Studio album by Caparezza
- Released: 20 June 2025
- Label: BMG
- Producer: Michele Salvemini

Caparezza chronology
| Exuvia (2022) | Orbit Orbit (2025) |  |

= Orbit Orbit =

Orbit Orbit is the ninth studio album by Italian rapper Caparezza. Anticipated by the single "Io sono il viaggio", it was released on 31 October 2025 by BMG. It was the 2025 best-selling album in physical format in Italy.

==Track listing==

Orbit Orbit track listing
| No. | Title | Writer(s) | Length |
|---|---|---|---|
| 1. | "Fluttuo, orbito" | Michele Salvemini | 3:26 |
| 2. | "Il pianeta delle idee" | Salvemini | 4:01 |
| 3. | "Io sono il viaggio" | Salvemini | 5:33 |
| 4. | "Darktar" | Salvemini | 4:02 |
| 5. | "A Comic Book Saved My Life" | Salvemini, Christian Le Bartz, Gérard L'Her | 4:12 |
| 6. | "Il banditore" | Enzo Del Re [it] | 3:57 |
| 7. | "Autovorbit" | Salvemini | 4:27 |
| 8. | "Curiosity (oltre il bagliore)" | Salvemini | 4:58 |
| 9. | "Gli occhi della mente" | Salvemini, Franco Migliacci, Claudio Mattone | 3:56 |
| 10. | "Come la musica elettronica" | Salvemini | 4:14 |
| 11. | "The NDE" | Salvemini | 3:59 |
| 12. | "Pathosfera" | Salvemini | 4:53 |
| 13. | "Cosmonaufrago" | Salvemini | 5:00 |
| 14. | "Perlificat" | Salvemini | 4:38 |

==Reception==
Billboard Italia ranked the album as the eighth best Italian album of the year, while Rolling Stone Italia ranked it 21st.

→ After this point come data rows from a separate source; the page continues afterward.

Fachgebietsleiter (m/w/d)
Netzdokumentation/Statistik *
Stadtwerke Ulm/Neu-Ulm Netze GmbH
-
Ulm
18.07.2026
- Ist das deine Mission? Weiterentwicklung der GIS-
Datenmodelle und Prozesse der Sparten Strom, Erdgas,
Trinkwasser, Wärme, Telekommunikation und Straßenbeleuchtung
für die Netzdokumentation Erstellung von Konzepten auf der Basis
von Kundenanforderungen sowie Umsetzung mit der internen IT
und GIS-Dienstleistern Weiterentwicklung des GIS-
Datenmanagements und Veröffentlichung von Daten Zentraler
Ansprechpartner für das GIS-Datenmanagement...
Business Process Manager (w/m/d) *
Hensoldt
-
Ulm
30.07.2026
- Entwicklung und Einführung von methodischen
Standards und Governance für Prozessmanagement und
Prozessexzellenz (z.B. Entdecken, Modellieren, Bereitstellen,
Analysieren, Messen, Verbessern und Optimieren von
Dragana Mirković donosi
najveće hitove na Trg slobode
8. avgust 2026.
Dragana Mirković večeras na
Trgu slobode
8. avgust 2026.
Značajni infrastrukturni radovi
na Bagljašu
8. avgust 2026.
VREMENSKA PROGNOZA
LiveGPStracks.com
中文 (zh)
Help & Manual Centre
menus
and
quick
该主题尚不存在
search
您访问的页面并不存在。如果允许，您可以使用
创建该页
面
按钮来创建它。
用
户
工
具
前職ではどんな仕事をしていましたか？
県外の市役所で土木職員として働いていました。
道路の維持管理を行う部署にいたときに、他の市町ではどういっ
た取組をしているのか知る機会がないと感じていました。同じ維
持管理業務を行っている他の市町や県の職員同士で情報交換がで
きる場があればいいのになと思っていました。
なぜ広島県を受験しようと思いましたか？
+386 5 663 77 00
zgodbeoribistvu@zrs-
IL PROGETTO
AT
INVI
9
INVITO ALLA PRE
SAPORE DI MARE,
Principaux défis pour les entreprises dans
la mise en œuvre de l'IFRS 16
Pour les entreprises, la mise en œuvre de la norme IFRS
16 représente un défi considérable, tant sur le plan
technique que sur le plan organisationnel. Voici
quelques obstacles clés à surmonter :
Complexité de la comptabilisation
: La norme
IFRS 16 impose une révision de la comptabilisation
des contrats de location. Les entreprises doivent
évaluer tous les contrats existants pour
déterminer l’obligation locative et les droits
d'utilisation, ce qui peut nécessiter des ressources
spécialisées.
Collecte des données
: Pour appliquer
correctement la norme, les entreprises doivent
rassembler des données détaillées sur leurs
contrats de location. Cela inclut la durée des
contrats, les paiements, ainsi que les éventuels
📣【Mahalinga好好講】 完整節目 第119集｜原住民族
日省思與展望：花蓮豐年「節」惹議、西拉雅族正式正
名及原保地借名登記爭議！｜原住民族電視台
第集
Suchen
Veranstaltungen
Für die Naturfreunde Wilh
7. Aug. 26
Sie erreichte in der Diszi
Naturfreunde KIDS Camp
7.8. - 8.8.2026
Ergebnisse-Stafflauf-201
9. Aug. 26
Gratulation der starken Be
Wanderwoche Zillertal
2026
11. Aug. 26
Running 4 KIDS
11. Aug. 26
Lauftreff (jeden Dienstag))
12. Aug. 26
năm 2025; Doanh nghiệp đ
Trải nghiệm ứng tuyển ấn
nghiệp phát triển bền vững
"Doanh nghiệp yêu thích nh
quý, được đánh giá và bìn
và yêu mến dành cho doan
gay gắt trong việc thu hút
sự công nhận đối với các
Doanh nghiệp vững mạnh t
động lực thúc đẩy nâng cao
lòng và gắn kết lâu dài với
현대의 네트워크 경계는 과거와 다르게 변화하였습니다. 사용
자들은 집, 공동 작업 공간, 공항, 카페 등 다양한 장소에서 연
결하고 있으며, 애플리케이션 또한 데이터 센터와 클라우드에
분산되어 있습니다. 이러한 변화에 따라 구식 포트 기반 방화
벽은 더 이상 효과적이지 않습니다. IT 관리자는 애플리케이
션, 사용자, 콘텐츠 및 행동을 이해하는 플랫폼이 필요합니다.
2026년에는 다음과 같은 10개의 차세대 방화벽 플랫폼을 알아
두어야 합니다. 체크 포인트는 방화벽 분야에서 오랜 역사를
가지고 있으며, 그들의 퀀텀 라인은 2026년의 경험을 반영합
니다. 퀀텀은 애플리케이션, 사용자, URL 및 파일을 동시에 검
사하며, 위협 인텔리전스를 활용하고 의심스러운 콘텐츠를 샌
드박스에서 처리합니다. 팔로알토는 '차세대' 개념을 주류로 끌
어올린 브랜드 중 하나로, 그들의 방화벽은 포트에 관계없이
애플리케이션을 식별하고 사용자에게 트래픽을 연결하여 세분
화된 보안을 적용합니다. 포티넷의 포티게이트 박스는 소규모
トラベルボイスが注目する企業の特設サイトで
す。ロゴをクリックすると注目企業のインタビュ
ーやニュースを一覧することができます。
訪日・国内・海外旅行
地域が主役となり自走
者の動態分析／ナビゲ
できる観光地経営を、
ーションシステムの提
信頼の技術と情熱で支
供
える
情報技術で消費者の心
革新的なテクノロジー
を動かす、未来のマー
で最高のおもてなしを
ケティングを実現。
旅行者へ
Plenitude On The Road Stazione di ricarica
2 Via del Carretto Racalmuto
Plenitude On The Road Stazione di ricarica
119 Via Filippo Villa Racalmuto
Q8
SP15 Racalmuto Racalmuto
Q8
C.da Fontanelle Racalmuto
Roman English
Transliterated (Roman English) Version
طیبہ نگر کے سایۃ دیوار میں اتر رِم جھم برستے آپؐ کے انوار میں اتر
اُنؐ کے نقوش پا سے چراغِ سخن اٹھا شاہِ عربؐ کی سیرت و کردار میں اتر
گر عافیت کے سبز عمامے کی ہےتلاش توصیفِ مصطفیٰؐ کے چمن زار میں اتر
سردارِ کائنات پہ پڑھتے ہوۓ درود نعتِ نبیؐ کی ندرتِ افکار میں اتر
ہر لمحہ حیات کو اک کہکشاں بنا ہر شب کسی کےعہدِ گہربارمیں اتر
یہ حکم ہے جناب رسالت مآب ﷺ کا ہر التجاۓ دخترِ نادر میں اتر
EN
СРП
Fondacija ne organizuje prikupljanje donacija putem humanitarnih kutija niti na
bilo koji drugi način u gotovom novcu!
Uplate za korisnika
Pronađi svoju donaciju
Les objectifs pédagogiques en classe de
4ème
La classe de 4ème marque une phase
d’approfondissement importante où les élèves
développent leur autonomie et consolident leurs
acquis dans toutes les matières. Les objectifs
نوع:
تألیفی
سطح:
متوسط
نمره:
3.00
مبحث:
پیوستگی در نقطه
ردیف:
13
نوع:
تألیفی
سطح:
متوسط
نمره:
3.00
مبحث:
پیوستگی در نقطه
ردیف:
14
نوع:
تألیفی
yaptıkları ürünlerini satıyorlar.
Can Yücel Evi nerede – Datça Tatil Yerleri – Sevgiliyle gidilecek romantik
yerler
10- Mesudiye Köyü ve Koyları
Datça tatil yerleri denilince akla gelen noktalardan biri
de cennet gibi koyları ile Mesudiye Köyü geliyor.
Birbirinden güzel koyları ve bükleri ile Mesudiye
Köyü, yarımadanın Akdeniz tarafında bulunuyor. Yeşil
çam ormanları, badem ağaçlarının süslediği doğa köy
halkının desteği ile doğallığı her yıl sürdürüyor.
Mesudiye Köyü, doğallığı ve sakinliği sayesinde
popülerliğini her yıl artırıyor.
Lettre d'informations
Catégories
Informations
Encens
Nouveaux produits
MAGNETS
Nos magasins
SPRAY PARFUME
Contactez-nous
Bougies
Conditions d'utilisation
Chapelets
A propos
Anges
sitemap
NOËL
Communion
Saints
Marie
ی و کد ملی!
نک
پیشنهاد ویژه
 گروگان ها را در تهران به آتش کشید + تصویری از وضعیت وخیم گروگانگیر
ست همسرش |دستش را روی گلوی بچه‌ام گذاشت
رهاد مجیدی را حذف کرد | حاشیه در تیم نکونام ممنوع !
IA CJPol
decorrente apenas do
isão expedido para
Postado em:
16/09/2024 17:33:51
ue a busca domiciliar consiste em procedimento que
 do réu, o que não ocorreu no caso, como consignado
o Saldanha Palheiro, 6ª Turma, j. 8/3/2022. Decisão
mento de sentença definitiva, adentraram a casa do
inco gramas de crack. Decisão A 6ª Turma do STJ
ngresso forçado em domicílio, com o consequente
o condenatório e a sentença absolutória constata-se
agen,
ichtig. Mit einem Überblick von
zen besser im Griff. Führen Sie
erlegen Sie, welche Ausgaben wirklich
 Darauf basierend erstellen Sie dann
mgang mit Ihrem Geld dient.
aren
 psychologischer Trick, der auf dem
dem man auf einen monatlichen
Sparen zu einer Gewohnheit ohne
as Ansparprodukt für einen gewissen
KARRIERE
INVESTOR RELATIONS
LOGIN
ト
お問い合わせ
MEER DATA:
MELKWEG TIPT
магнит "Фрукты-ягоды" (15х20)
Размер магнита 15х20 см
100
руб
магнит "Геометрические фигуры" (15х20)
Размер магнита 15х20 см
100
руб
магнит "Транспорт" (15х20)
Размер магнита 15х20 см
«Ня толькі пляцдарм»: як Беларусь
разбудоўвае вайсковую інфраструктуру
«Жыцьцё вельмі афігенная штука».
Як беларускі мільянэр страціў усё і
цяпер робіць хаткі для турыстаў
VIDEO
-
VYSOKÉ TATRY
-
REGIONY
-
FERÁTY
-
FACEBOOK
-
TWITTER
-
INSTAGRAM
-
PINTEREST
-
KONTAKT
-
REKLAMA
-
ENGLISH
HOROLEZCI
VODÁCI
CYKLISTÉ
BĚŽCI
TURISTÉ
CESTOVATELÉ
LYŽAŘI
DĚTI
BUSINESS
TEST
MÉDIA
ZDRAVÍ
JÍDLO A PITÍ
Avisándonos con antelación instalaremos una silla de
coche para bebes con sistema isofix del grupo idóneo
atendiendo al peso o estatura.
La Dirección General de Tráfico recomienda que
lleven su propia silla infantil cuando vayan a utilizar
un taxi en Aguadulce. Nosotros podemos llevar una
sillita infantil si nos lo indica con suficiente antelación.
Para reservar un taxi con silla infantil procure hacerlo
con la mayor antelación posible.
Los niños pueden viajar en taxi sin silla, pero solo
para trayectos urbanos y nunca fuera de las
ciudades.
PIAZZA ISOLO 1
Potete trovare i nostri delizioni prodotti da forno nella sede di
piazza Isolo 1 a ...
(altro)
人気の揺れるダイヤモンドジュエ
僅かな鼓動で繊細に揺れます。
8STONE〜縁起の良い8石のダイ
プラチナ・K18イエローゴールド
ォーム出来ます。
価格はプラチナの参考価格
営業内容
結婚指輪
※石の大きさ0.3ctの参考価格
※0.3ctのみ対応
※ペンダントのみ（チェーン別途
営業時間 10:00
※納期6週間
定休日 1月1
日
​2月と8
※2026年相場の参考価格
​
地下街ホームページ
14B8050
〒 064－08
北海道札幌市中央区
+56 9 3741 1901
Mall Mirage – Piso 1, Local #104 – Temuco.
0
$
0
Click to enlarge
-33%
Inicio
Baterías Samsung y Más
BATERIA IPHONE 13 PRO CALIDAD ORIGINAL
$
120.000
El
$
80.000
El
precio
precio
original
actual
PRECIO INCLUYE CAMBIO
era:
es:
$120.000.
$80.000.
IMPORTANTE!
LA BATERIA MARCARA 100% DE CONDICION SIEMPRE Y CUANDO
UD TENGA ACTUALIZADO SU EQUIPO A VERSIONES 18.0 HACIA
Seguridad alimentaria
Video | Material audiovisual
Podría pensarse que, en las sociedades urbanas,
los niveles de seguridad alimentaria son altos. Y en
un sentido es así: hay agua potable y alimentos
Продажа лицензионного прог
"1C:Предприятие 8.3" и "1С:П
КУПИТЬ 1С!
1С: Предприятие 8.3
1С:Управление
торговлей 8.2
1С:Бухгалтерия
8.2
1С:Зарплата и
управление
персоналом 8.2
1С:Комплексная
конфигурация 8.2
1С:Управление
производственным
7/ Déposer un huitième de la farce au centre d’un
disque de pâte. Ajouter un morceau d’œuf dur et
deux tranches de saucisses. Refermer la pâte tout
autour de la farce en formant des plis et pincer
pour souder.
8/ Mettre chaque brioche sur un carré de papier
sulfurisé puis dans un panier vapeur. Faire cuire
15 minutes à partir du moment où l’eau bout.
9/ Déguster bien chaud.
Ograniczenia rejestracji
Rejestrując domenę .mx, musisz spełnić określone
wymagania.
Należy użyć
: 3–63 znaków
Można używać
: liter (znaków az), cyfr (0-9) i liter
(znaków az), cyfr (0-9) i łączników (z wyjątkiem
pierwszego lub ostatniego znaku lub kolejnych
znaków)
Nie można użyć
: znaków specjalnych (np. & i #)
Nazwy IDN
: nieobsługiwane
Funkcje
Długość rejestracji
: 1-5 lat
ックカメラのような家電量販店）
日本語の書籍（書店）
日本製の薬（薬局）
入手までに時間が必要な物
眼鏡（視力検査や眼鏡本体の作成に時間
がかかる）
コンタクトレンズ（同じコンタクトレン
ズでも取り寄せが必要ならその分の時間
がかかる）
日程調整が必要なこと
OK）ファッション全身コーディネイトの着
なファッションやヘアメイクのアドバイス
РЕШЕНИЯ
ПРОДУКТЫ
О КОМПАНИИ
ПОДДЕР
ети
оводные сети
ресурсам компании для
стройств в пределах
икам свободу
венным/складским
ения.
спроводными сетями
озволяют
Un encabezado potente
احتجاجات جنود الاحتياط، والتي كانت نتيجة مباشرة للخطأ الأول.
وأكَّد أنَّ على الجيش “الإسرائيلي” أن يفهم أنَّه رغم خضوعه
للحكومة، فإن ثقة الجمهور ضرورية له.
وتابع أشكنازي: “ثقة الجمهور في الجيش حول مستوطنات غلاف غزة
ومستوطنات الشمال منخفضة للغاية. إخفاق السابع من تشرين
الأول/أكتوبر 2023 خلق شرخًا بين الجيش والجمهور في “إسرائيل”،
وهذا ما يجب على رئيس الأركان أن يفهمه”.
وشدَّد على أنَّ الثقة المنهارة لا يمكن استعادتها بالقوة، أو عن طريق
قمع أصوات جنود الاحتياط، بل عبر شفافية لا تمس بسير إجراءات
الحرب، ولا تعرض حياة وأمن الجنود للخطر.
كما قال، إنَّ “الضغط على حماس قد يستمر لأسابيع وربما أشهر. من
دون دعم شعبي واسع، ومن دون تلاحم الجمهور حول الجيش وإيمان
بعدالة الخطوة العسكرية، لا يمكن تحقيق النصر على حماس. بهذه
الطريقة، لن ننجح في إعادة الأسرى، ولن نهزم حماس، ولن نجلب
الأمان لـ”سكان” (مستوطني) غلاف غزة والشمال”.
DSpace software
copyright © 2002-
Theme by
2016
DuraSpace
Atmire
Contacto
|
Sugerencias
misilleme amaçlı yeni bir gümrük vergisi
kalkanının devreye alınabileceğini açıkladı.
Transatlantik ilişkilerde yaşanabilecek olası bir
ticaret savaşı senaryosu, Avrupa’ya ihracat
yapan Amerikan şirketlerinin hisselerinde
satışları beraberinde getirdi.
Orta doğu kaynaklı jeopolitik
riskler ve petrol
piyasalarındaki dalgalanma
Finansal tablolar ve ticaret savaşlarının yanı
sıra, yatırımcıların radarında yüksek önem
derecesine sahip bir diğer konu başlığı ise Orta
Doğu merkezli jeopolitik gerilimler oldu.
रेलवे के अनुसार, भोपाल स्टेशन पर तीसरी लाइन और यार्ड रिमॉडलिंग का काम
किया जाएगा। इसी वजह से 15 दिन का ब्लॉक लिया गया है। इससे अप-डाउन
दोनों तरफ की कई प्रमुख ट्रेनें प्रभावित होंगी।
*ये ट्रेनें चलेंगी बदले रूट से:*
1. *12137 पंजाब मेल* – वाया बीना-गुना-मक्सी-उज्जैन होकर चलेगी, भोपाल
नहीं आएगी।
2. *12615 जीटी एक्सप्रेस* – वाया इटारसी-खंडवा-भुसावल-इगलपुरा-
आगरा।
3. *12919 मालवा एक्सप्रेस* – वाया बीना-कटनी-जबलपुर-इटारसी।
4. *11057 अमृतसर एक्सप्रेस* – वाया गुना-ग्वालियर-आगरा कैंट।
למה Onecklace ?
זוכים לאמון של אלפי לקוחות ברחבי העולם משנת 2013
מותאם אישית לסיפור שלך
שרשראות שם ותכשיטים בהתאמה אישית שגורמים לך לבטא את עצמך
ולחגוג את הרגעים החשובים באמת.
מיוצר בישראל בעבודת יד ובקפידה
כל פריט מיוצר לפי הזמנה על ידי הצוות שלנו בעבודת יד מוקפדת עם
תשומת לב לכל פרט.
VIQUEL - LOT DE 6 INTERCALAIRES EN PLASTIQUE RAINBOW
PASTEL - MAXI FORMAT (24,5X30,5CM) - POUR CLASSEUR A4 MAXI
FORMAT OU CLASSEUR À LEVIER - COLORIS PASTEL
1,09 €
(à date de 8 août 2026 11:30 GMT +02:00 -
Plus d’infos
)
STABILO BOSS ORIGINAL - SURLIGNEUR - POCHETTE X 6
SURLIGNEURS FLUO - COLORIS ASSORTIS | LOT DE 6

In 2026, the album was awarded the Targa Tenco for best album of the year.

== Charts ==

Weekly chart performance for Orbit Orbit
| Chart (2025) | Peak position |
|---|---|
| Italiam Albums (FIMI) | 1 |
| Swiss Albums (Schweizer Hitparade) | 63 |

==Certifications==

| Region | Certification | Certified units/sales |
| Italy (FIMI) | Platinum | 50,000^{‡} |
^{‡} Sales+streaming figures based on certification alone.